RE: Algorithm Granularity / Othogonality

> -----Original Message-----
> From: Mark Bartel [mailto:mbartel@thistle.ca]
> Sent: Friday, October 15, 1999 12:02 PM
> To: 'w3c-ietf-xmldsig@w3.org '
> Subject: RE: Algorithm Granularity / Othogonality
> 
> 
> I vote for G.1., expressing algorithm suites as one algorithm:
> 
> a) This is how most other standards seem to do it.

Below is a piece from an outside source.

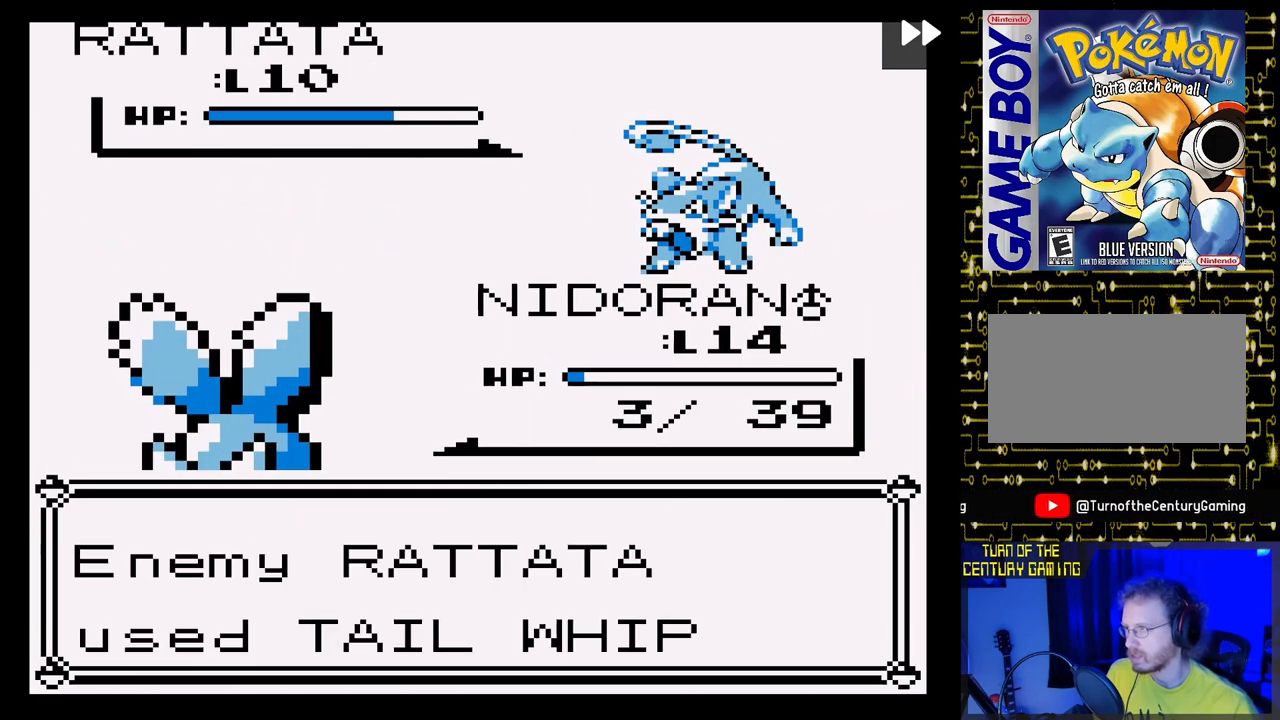
{"buttons": [], "events": [[150, "A", "up"]]}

This has been true, however it has also lead to an explosion of OIDs for
some things (consider RSA-with-(MD2, MD5, SHA1, ...).

> 
> b) Ambiguity is possible in the case of G.2.; I believe this 
> is the reason
> for a).  In general, the technical specification for 
> different algorithms
> may express their output in different fashions.  For example, 
> in RFC 2437
> RSASSA-PKCS1-v1_5 outputs an octet string, while in FIPS 
> 186-1 DSA outputs
> two integers (r and s).  If you were specifying an algorithm 
> that could take
> RSA or DSA as a parameter, you would need to specify exactly 
> how the output
> of each is used by the encompassing algorithm.  For the G.2. 
> method you
> could always say on the encompassing algorithm definition of 
> A that "the
> algorithm parameter must be X or Y; the output of X will be 
> encoded this
> way, the output of Y will be encoded that way" but this seems 
> to me to be
> equivalent to defining A-X and A-Y.  Might as well express it 
> that way.

I am afraid that I cannot see this as a problem at the moment.  I'll think
on it.  However it seems to me that you are going to have this problem in
the core spec today if it is really ambiguious.  What is encoded into the
SignatureValue field for DSA?  R & S or the single octect stream?  If this
is an issue we need to look at it now as we already have it.

> 
> c) G.2. can be accurately and easily expressed in G.1. fashion but not
> vice-versa because of the ambiguity issue.
> 
> -Mark Bartel
> JetForm
> 


I like G.2 since it also leads to ease of implemenation.  I can look for and
hash without having to do a table lookup on the signature algorithm and then
feed the hash back into the signature code later.